Envisioned list of log sources on an EVE edge-node

  1. EVE specific agents. This include EVE agents like zedagent, zedrouter, domainmgr, verifier, zedmanager, downloader, identitymgr, vaultmgr, baseosmgr, nim, nodeagent, ledmanager, wstunnelclient, lisp-ztr and python lisp control plane.
  2. External tools used by EVE. This include dnsmasq, radvd, watchdog, dhcpcd
  3. EVE specific scripts and short running executables. eg. client, diag, device-steps.sh
  4. Other containers running in EVE control domain (dom0). eg. wwan, wlan, guacd, sshd, vtpm (vtpm_server) and ntpd containers.
  5. Hypervisor and associated tools. eg. xen, xenstored, xenconsoled, xl, qemu.
  6. Kernel logs.

These log sources can broadly be grouped into three categories based on how their logs are output (log destinations):

  1. Sources that send logs only to files. Such sources include hypervisor, qemu, lisp control plane, xen-tools. 
    These logs will need special handling. We can start with having such logs be dumped to /var or /persist and use imfile module of rsyslogd to pick up from there.
    We should later invent a mechanism like LD_PRELOAD or named pipes to makes these sources send logs to rsyslogd without using files.
  2. Sources that are flexible and can be made to change their log destination easily. Such sources include EVE agents, short lived EVE executables and scripts.
    EVE agents for examples can be changed (since they use logrus for their logging needs) to send their logs directly to syslog (/dev/log) or stdout and then re-direct to rsyslogd using logger tool.
  3. Sources that send logs to both syslog and files.

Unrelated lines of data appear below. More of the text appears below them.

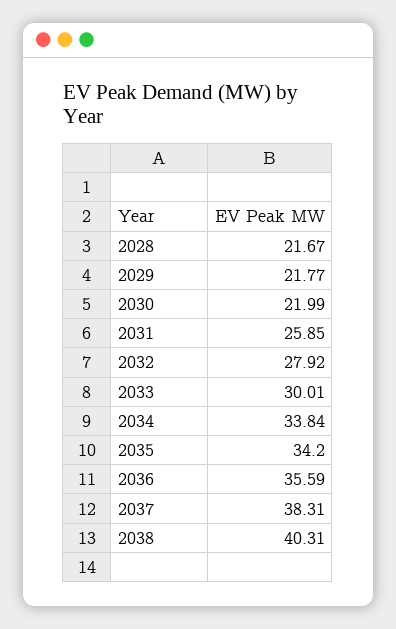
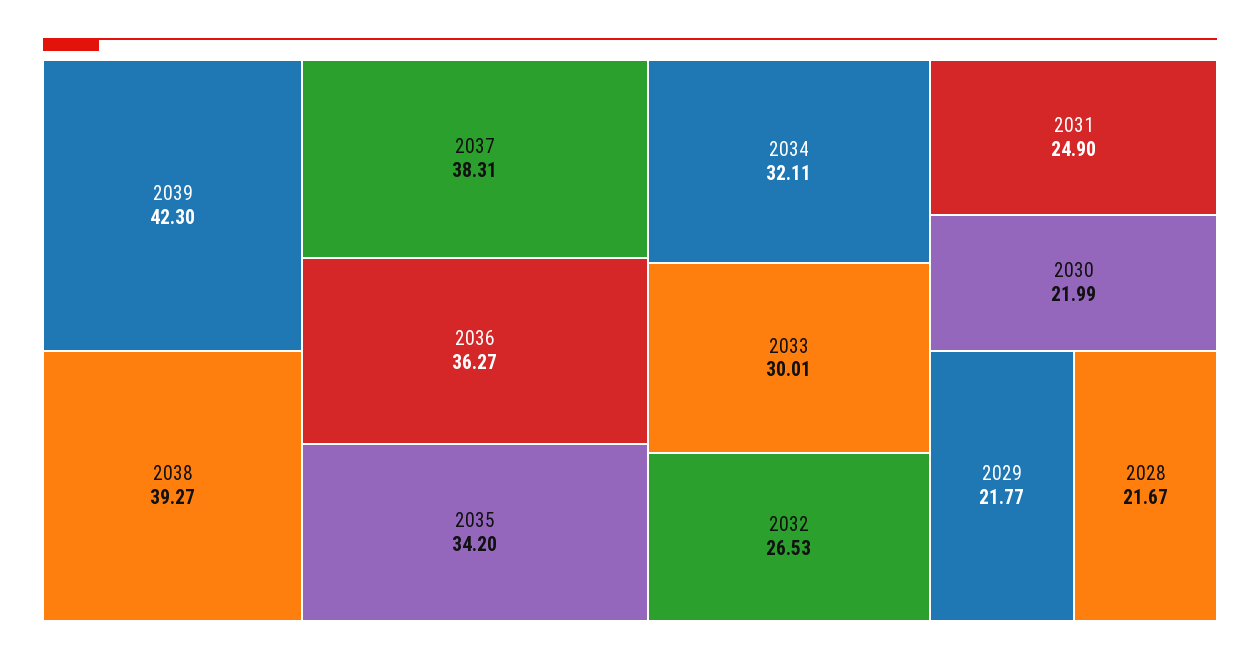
  {
    "2028": 21.67,
    "2029": 21.77,
    "2030": 21.99,
-   "2031": 25.85,
+   "2031": 24.9,
-   "2032": 27.92,
+   "2032": 26.53,
    "2033": 30.01,
-   "2034": 33.84,
+   "2034": 32.11,
    "2035": 34.2,
-   "2036": 35.59,
+   "2036": 36.27,
    "2037": 38.31,
-   "2038": 40.31
+   "2038": 39.27,
+   "2039": 42.3
  }

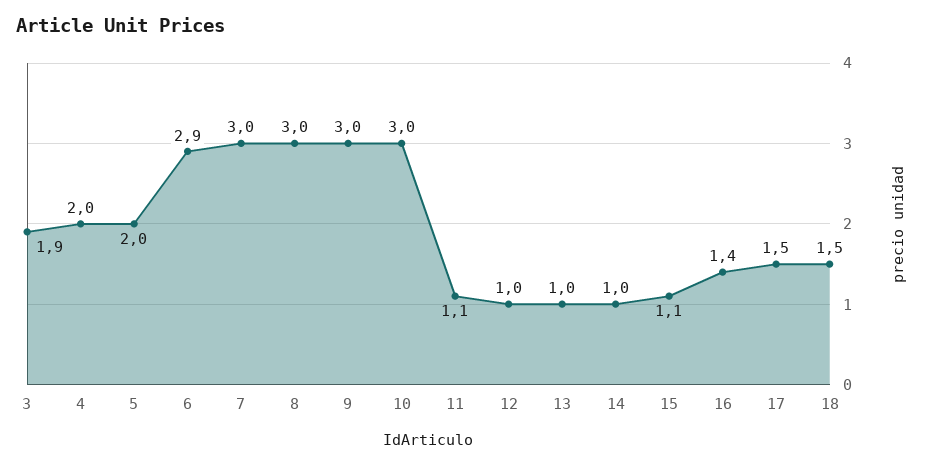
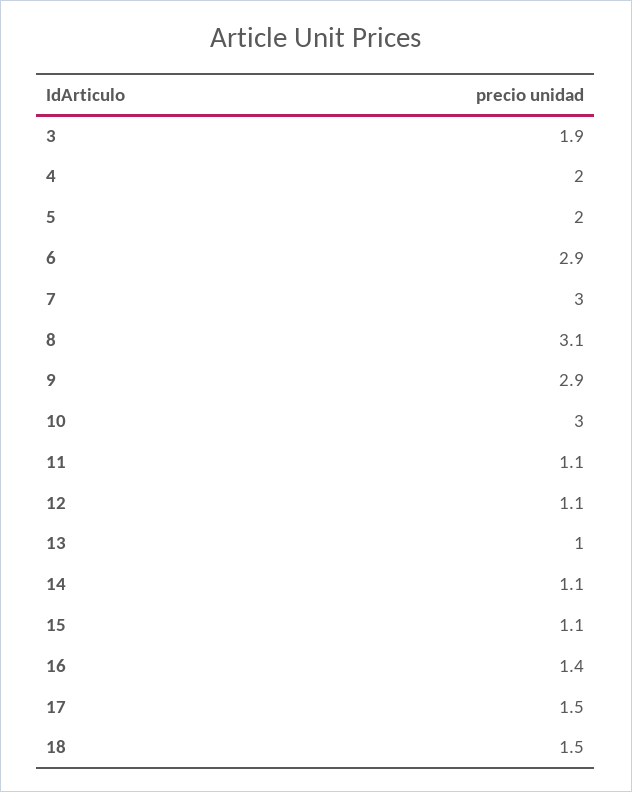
  {
    "3": 1.9,
    "4": 2,
    "5": 2,
    "6": 2.9,
    "7": 3,
-   "8": 3,
+   "8": 3.1,
-   "9": 3,
+   "9": 2.9,
    "10": 3,
    "11": 1.1,
-   "12": 1,
+   "12": 1.1,
    "13": 1,
-   "14": 1,
+   "14": 1.1,
    "15": 1.1,
    "16": 1.4,
    "17": 1.5,
    "18": 1.5
  }

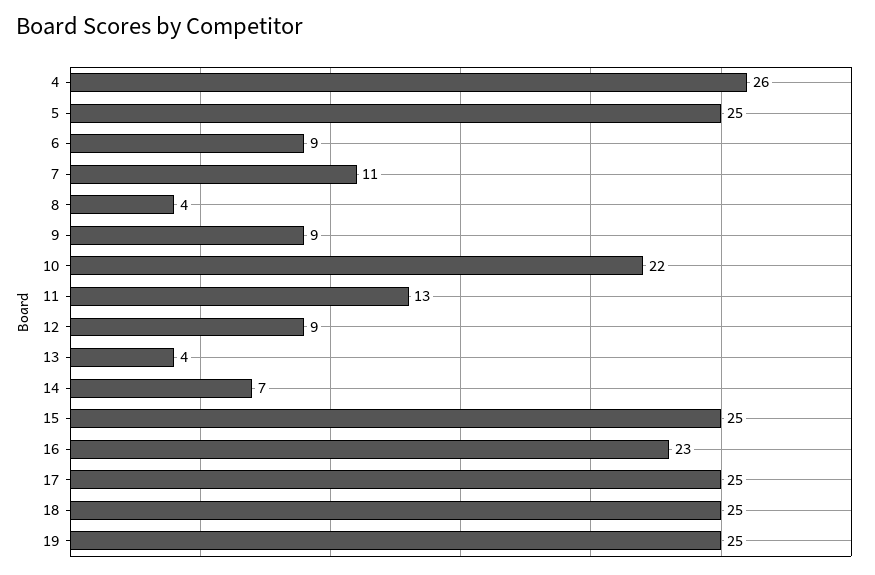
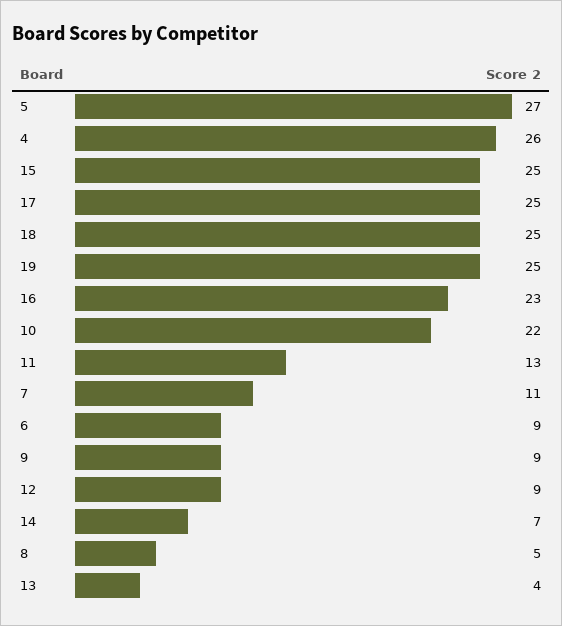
  {
    "4": 26,
-   "5": 25,
+   "5": 27,
    "6": 9,
    "7": 11,
-   "8": 4,
+   "8": 5,
    "9": 9,
    "10": 22,
    "11": 13,
    "12": 9,
    "13": 4,
    "14": 7,
    "15": 25,
    "16": 23,
    "17": 25,
    "18": 25,
    "19": 25
  }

Eg. dnsmasq, dhcpcd, radvd, watchdog etc.
    No special handling will be required in this case.
  4. Sources that run inside containers and the logs of which are collected by memlogd. Eg. wlan, wwan, sshd, guacd, ntpd, vtpm etc.
    Linuxkit has a module called memlogd that collects container logs in a circular buffer. Linuxkit's memlogd module is shipped with logread tool that can read logs from memlogd and output to it's stdout.
    Output of logread can be piped into logger and subsequently sent to rsyslogd.
  5. Kernel logs (easily collected by rsyslogd). Rsyslogd has a module called imklog that can read kernel logs into rsyslogd.